>> Begin PAGE TEXT
You are viewing a plain text version of this content. The canonical link for it is here.

Posted to notifications@superset.apache.org by GitBox <gi...@apache.org> on 2022/03/29 09:34:55 UTC

[GitHub] [superset] ktmud opened a new pull request #19406: perf(alembic): paginize db migration for new dataset models

ktmud opened a new pull request #19406:
URL: https://github.com/apache/superset/pull/19406


   ### SUMMARY
   
   We run into some scalability issues with the db migration script for [SIP-68](https://github.com/apache/superset/issues/14909) (PR #17543). For context, we have more than 165k datasets, 1.9 million columns and 345k metrics. Loading all of them in memory and convert them to the new tables in one giant commit, like current implementation does, is impractical. It'd kill the Python process if not the db connection.
>> End PAGE TEXT
>> Begin SUPPLIED ENTRIES
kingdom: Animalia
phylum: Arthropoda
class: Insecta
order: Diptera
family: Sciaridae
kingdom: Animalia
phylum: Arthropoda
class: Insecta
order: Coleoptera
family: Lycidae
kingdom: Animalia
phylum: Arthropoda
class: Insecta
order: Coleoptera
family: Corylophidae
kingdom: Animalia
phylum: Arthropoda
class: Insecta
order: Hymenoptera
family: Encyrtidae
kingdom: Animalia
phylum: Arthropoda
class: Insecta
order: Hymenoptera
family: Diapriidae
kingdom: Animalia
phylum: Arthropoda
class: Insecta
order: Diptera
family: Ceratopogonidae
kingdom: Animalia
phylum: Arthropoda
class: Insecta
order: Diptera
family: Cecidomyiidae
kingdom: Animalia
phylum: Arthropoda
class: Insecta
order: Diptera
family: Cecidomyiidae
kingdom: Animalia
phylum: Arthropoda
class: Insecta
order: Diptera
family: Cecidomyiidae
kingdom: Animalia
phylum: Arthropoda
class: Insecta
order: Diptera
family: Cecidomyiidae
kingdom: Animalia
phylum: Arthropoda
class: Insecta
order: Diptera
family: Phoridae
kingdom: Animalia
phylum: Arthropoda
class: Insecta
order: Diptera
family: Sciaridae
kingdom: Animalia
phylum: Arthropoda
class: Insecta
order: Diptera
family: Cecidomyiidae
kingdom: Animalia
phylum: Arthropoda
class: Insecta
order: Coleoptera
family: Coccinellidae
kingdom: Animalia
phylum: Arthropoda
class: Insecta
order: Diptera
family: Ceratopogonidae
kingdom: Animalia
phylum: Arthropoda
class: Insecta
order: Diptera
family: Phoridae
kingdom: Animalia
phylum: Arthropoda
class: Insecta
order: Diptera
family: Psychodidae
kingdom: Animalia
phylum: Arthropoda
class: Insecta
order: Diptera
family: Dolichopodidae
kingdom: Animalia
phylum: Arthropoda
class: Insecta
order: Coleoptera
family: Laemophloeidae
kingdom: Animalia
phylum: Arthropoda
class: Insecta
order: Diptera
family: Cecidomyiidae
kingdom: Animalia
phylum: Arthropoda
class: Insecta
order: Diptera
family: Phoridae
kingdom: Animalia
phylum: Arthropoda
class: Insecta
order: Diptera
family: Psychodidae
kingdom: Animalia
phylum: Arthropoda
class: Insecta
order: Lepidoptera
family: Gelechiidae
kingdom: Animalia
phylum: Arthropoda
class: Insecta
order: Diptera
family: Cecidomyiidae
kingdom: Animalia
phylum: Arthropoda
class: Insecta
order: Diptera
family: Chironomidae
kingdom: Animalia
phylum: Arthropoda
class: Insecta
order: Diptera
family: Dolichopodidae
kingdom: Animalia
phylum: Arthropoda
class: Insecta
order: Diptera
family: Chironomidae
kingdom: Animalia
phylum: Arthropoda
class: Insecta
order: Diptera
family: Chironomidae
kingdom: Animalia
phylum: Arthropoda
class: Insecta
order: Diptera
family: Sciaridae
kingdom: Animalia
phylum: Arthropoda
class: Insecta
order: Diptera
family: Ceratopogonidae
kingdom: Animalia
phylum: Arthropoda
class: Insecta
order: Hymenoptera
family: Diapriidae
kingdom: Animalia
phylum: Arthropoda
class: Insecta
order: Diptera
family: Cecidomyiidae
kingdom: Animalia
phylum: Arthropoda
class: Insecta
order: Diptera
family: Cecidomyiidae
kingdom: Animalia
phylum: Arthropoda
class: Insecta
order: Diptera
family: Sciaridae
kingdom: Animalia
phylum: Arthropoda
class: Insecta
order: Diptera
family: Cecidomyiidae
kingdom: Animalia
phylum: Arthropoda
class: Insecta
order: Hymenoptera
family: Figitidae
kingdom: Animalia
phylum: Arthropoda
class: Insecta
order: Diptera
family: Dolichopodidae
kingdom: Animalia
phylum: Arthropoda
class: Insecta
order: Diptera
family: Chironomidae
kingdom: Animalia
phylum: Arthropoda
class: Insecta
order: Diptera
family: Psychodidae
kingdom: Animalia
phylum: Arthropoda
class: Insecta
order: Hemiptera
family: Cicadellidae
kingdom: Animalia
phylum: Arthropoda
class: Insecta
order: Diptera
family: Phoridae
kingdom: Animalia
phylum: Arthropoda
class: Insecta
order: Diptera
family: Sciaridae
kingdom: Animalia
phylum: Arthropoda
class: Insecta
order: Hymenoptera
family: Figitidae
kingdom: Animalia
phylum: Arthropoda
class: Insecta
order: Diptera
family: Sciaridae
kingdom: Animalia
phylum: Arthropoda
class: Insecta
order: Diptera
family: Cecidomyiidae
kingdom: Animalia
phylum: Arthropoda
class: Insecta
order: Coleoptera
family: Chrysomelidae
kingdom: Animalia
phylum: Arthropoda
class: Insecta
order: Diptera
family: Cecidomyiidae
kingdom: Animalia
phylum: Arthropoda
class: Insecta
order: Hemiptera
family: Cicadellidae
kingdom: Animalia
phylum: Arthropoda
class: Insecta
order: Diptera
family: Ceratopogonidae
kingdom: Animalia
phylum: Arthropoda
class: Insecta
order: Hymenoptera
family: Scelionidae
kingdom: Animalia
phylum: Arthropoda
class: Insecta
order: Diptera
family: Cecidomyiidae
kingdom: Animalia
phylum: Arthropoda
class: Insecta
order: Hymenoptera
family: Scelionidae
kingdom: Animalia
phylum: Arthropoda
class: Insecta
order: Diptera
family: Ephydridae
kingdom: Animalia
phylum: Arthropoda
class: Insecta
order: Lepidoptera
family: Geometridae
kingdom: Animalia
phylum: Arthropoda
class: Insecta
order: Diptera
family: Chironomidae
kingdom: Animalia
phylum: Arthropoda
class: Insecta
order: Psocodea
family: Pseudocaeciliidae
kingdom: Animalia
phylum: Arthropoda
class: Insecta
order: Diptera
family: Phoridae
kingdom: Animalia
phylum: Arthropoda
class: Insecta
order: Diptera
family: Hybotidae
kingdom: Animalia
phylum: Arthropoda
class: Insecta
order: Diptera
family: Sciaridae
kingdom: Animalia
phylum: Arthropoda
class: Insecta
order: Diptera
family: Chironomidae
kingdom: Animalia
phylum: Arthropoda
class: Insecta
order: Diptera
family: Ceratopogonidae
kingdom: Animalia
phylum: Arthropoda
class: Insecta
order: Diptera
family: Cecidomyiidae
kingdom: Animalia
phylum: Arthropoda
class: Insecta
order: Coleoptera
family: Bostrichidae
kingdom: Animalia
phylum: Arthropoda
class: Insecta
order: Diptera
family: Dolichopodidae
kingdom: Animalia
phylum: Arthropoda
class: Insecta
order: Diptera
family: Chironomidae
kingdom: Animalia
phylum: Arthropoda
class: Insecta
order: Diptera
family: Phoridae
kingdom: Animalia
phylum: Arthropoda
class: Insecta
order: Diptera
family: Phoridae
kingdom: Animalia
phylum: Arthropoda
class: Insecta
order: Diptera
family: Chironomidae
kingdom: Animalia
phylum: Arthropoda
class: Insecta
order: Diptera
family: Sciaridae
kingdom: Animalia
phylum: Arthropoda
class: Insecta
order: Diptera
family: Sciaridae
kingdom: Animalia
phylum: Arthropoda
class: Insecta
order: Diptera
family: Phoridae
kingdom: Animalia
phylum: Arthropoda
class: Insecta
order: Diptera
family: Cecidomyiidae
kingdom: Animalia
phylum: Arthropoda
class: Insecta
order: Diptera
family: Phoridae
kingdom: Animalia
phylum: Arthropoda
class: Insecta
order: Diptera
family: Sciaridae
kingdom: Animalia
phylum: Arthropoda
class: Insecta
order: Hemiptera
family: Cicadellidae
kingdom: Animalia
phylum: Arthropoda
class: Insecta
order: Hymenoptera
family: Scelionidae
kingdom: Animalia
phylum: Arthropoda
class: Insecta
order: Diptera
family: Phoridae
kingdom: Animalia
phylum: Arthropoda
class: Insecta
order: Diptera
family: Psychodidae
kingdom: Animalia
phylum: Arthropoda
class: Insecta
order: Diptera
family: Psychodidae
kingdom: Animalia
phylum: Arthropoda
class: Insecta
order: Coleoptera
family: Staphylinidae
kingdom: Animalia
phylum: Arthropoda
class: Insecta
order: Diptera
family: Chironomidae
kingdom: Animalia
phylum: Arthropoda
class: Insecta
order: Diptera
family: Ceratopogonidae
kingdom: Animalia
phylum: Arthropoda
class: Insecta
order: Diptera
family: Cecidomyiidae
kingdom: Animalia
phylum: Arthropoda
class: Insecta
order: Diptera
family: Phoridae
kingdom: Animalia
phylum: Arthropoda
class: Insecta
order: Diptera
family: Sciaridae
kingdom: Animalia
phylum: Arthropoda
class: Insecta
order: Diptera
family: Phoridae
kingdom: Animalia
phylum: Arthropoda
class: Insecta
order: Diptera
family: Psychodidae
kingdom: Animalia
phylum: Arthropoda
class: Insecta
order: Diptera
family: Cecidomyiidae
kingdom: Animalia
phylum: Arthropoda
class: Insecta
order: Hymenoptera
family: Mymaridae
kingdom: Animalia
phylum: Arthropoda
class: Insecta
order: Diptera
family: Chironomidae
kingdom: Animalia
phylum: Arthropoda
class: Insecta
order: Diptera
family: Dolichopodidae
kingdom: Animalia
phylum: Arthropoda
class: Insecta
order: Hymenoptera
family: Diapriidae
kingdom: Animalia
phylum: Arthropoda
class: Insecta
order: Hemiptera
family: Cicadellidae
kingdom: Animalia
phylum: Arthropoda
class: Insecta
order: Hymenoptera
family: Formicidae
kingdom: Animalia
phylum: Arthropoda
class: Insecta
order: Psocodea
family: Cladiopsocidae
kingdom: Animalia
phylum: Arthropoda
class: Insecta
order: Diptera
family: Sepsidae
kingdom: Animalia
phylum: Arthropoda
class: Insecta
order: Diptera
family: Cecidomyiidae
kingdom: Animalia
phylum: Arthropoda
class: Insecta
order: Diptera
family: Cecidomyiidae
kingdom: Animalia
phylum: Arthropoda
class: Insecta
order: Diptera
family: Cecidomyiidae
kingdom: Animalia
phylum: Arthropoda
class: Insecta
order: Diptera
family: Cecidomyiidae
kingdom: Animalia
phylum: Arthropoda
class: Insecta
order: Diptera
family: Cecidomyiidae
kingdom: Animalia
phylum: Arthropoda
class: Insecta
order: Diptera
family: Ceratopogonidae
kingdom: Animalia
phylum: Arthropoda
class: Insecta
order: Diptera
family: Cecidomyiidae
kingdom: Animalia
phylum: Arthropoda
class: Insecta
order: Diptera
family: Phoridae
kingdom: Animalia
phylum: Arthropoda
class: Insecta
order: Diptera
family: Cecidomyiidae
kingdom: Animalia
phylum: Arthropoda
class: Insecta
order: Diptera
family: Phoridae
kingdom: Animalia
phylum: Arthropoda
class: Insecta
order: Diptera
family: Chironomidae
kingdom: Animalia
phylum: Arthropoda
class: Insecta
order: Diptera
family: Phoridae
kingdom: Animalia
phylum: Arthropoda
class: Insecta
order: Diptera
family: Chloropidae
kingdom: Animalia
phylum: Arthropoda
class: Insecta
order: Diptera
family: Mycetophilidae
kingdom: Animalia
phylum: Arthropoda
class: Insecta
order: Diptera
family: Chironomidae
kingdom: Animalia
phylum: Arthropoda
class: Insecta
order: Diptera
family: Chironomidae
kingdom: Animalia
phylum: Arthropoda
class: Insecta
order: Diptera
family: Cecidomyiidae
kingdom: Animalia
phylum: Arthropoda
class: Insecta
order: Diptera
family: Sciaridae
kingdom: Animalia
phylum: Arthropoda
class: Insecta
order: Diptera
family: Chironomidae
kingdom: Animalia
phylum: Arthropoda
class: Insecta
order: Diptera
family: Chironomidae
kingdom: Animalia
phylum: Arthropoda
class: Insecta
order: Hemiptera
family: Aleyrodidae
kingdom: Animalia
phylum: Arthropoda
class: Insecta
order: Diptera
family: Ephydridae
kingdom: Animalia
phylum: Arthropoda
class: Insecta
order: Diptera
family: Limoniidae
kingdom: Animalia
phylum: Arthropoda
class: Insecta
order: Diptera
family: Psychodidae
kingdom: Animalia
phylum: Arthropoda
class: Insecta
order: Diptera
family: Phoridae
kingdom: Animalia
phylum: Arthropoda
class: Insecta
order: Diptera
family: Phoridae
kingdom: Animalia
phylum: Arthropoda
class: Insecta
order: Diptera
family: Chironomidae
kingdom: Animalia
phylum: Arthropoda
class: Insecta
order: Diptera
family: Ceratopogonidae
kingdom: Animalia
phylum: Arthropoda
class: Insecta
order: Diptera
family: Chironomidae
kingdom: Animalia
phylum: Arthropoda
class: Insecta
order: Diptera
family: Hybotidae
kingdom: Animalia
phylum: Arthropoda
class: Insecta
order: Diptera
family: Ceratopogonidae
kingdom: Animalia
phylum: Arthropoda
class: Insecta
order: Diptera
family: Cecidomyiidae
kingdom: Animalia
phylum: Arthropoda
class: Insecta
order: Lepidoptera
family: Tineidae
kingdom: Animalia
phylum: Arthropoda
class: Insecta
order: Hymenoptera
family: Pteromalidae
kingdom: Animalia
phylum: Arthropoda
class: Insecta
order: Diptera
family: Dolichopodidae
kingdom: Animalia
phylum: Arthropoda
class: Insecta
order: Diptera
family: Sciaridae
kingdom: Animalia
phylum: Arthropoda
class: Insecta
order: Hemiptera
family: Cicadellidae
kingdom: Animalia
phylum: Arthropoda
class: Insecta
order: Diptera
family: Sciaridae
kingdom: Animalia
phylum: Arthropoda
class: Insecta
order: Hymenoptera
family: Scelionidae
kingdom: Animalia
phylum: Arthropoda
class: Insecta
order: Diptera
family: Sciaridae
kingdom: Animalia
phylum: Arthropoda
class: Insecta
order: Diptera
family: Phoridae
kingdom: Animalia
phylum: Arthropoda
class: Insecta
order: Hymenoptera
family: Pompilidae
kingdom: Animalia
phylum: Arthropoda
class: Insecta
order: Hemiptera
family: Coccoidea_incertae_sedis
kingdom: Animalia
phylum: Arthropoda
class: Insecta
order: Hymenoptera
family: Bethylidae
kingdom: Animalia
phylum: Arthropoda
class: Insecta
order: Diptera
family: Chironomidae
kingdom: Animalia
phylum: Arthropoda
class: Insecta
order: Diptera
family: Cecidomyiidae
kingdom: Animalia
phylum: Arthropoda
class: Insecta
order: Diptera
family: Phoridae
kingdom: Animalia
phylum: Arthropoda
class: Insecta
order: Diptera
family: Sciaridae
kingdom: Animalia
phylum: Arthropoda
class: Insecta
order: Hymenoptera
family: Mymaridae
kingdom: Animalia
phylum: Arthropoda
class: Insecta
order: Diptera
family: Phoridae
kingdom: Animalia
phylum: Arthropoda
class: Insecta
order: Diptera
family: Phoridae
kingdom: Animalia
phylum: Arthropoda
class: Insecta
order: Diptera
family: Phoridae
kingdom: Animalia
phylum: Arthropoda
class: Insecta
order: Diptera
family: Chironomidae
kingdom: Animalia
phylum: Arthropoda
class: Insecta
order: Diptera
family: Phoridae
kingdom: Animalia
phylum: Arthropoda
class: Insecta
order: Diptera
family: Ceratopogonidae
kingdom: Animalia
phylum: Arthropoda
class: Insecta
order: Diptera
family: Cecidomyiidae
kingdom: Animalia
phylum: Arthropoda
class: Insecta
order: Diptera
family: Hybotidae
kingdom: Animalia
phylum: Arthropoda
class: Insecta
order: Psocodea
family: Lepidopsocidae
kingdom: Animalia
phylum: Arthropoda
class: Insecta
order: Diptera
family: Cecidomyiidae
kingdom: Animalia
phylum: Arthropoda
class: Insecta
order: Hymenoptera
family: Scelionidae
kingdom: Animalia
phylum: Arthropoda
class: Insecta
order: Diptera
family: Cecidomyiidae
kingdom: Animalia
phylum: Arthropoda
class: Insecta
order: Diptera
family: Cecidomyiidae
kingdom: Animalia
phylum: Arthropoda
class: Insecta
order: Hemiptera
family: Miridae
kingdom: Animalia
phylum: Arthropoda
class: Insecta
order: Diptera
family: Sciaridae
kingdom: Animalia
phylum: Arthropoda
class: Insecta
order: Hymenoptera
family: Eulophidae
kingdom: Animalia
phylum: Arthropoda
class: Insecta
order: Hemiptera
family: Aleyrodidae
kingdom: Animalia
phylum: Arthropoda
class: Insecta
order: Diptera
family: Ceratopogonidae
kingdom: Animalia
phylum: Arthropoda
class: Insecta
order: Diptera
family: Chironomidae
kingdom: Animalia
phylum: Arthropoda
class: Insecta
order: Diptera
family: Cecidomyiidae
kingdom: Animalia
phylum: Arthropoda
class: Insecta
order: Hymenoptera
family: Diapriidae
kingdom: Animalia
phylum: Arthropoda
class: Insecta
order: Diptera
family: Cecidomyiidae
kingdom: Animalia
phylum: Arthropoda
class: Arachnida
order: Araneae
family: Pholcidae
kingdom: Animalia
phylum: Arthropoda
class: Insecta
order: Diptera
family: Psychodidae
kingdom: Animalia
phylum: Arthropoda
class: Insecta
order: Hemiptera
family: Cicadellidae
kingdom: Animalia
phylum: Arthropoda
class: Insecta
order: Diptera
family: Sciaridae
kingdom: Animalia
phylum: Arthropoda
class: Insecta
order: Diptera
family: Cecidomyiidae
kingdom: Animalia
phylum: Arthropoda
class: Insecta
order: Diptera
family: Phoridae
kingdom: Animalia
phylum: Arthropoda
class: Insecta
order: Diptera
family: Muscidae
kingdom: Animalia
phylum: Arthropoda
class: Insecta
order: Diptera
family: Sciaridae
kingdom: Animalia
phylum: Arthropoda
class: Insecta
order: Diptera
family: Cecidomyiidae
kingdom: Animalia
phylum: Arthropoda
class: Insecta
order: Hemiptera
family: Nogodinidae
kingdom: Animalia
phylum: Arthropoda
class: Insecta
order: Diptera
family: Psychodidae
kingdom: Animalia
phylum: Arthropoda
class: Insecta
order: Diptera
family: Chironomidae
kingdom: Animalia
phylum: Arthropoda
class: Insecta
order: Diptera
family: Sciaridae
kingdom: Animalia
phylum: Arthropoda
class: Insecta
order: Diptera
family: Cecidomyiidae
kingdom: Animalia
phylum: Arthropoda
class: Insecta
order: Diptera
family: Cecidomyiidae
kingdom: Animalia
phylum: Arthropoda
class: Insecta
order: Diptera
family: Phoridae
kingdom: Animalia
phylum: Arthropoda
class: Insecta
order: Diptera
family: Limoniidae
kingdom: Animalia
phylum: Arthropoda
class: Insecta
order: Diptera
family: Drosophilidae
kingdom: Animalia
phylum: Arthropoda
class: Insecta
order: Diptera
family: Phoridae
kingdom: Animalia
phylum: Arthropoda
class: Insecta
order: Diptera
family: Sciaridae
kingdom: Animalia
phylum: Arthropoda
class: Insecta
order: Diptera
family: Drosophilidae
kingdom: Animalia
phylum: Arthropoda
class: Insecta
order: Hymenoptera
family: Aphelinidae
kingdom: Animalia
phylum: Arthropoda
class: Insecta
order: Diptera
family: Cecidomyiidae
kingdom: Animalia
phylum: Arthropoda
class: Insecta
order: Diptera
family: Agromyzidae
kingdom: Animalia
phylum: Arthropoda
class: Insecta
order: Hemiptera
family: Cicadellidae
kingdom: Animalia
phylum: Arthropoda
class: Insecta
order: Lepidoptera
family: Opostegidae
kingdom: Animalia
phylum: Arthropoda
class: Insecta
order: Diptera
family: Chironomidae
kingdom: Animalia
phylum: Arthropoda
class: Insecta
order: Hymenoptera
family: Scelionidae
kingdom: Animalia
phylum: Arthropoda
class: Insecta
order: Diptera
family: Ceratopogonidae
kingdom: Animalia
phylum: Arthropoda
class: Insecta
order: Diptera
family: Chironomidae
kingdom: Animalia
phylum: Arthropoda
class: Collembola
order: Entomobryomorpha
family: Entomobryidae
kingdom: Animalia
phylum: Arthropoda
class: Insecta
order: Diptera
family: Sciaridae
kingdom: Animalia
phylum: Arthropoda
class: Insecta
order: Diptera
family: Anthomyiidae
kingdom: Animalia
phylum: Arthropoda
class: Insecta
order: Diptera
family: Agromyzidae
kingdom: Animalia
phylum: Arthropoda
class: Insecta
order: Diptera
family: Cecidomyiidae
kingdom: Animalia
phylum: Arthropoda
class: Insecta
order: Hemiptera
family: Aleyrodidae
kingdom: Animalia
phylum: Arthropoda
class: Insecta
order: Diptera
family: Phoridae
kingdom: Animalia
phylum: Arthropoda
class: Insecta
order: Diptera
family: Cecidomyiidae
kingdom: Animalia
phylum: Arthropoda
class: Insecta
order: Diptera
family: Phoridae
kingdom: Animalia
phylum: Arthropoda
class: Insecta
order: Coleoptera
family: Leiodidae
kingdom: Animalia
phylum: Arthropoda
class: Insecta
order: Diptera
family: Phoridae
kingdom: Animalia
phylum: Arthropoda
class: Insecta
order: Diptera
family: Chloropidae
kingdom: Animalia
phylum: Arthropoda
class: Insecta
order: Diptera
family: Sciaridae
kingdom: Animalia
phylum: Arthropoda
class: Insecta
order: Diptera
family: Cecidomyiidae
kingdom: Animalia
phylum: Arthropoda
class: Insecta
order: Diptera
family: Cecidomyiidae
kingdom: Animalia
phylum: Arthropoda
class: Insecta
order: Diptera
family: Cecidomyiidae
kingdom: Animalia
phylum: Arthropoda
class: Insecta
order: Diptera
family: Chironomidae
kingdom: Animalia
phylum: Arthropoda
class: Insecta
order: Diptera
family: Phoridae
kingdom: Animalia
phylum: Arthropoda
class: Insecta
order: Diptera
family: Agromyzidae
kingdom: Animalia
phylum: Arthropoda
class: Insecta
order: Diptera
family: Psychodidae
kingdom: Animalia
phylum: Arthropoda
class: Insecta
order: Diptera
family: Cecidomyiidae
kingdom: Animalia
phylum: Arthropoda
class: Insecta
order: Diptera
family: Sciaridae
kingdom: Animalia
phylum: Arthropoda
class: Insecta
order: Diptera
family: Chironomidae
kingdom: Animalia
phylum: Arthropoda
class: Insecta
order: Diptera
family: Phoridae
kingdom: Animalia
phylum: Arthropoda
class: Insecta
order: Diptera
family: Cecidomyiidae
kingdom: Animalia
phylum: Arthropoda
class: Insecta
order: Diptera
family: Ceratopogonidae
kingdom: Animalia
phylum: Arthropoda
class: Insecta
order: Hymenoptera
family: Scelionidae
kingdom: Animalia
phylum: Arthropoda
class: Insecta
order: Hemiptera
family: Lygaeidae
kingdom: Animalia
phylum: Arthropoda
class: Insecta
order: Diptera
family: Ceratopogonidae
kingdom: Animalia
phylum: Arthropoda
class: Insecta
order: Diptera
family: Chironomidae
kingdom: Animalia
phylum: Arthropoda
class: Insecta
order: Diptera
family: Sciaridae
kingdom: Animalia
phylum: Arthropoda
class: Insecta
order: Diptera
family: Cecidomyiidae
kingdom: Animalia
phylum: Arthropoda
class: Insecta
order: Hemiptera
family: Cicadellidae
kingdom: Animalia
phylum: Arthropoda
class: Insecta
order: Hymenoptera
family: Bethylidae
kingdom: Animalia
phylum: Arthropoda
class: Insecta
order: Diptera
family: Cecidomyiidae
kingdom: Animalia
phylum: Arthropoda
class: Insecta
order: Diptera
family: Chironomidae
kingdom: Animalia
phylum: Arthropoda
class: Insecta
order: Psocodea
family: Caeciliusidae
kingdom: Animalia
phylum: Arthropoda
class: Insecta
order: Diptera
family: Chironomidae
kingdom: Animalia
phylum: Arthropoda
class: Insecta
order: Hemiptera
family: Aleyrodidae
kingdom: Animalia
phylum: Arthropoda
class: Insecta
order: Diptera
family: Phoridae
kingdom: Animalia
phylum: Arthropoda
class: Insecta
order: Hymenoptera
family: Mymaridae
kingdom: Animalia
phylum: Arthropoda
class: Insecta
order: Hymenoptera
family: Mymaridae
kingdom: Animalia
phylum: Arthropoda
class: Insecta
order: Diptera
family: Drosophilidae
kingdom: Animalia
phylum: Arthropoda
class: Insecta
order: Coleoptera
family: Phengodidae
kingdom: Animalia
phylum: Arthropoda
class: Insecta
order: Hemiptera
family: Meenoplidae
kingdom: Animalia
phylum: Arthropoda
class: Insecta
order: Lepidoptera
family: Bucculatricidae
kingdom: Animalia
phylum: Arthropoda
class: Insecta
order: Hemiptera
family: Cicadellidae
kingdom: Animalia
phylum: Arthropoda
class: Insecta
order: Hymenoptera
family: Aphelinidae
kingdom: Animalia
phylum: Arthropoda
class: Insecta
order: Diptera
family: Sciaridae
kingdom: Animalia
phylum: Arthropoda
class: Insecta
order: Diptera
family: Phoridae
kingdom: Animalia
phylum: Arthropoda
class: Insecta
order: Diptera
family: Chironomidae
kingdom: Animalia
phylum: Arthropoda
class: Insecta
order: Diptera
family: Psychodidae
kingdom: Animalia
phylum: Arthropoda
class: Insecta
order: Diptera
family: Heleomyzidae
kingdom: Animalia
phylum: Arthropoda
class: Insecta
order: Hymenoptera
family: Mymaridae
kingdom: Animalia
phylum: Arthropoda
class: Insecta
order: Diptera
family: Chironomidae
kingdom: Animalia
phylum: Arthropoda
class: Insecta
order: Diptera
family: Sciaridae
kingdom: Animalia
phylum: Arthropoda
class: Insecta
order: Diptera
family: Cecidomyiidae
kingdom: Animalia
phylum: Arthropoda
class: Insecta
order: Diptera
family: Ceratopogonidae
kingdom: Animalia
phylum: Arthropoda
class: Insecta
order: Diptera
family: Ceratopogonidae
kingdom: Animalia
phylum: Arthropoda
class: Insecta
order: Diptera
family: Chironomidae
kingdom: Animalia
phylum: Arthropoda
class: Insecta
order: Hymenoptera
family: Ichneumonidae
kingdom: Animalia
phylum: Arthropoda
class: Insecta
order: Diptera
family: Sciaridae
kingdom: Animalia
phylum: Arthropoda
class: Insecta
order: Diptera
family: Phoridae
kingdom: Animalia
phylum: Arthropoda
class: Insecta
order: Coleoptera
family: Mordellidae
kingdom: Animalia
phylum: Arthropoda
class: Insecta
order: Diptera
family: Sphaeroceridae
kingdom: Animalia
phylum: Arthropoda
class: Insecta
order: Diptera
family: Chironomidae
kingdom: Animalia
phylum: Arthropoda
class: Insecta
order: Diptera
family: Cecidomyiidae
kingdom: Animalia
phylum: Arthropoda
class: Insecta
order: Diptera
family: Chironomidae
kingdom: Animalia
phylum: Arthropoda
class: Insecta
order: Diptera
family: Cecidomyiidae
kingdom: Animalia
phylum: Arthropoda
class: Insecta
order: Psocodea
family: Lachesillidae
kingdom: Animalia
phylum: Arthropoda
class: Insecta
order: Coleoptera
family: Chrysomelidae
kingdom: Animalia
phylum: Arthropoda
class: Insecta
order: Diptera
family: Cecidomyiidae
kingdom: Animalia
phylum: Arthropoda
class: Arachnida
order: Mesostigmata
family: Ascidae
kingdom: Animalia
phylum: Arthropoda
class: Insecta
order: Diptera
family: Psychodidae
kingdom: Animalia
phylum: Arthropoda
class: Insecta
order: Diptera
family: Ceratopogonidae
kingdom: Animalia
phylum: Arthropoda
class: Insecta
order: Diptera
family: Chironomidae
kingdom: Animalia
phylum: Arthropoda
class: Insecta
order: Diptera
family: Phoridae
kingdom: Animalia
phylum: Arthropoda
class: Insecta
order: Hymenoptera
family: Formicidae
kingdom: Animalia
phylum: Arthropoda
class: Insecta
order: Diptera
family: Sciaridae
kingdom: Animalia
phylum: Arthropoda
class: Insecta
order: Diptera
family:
>> End SUPPLIED ENTRIES
> _DIRECTIONS FOR THIS TASK_: According to the pull request summary, how many columns do they have?

> _RESULT_: 1.9 million columns.